--- START OF Text section ---

Blog Post

The IMF’s 80 Anniversary – A Time for Cheer and Reflection on the Future and New Terrain

Bretton Woods Committee  | Tue, Apr 9, 2024

Body

This year marks the 80th anniversary of the IMF’s founding, an occasion to cheer the Fund’s enormous success, examine what is working and draw lessons for the future.   

The IMF throughout its history has been a dynamic organization, contributing mightily to the global economy’s advancement.[1]  It has done so by adhering to its core mandate, while evolving in response to fundamental worldwide economic and political changes.  The Fund’s successes reflect its nearly universal membership’s shared interest in economic/financial stability and ability to bring nations together.  When stresses and crises erupt, the international community turns to the IMF as the first responder.

How can the IMF thrive for the next 80 years?  Primarily by adhering to what works – focusing on its shorter-term character and core mandate of fiscal, monetary, external and financial sector/stability policy. 

IMF Activities

IMF activities can be boiled down to macroeconomic/financial surveillance, technical assistance, and program lending.

--- END OF Text section ---
--- START OF Items ---

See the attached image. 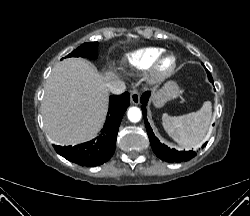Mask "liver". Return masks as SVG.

--- END OF Items ---
--- START OF Items ---

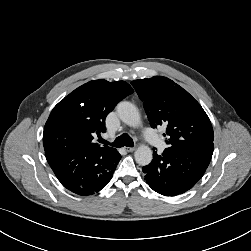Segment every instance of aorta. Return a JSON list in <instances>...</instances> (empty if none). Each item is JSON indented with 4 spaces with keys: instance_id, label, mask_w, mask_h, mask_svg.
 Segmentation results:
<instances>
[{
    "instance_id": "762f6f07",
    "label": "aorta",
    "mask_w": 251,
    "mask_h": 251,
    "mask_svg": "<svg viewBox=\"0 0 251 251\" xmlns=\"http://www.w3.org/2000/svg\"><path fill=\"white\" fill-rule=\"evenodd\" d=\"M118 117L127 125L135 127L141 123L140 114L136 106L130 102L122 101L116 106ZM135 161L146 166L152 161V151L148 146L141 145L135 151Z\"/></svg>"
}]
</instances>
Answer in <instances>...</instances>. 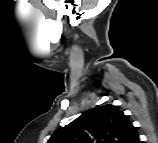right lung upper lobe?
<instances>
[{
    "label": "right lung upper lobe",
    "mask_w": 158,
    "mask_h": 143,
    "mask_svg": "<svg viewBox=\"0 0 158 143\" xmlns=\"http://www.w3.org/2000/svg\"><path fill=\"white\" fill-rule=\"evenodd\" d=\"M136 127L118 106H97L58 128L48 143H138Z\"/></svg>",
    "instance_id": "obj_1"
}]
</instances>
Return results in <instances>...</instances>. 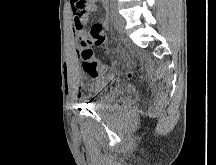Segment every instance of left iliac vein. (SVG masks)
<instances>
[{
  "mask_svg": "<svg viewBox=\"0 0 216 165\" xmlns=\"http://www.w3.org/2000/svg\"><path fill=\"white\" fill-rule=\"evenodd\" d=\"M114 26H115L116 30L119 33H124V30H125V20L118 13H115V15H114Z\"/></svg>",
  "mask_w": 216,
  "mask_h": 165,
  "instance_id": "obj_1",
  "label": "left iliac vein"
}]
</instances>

--- END OF Items ---

• **Given exercise 1**
From the blog post on the IMF's 80th anniversary, reproduce word for word the passage starting at "This year marks" and ending at "for the future.".
• **Given exercise 2**
Answer these questions using the IMF anniversary post:
(a) Which anniversary of the IMF's founding does the post mark?
(b) When stresses and crises erupt, what role does the international community turn to the IMF to fill?
(c) Into which three activities can IMF activities be boiled down?
• **Given exercise 3**
Extend the blog post on the IMF's 80th anniversary, picking up after its final sentence.

• **Task response 1**
This year marks the 80th anniversary of the IMF’s founding, an occasion to cheer the Fund’s enormous success, examine what is working and draw lessons for the future.

• **Task response 2**
(a) The 80th anniversary.
(b) First responder.
(c) Macroeconomic/financial surveillance, technical assistance, and program lending.

• **Task response 3**
Macroeconomic and financial surveillance – multilateral (WEO/GFSR) and bilateral (Article IV) -- are a global public good.  Especially in many low(er) income countries, IMF work provides data and insights not attainable elsewhere.  For advanced economies and larger EMs, that is not necessarily the case. 

Even absent a surveillance monopoly, the IMF’s excellent staff’s views always merit consideration.  To be sure, IMF views can succumb to group-think – e.g. It’s Mostly Fiscal.  Fund teams often engage in self-censorship and fall short on external analysis and ruthless truth telling.

For the future, the Fund should continue strengthening its surveillance and using its remarkable convening power and bully pulpit – especially at a time of “fragmentation” -- as a global force for multilateralism and sound policy.

IMF technical assistance is universally valued.  The Fund’s better off members should provide enhanced financing for capacity development.

Program lending has long been controversial and unfairly criticized.  The IMF allocates the need for reforms, new money and debt relief.  Fund policy prescriptions are surely not always on the mark.  But that would be an unrealistic expectation -- like an emergency room doctor, the IMF often makes urgent decisions in dire situations with imperfect information.  Countries facing distress and lost access to financing have little alternative but to tighten belts.  In such cases, IMF support provides breathing space.  But the counterfactual is not readily understood and the Fund is often decried for austerity.  The IMF has done a much better job backing social safety nets and pro-poor spending.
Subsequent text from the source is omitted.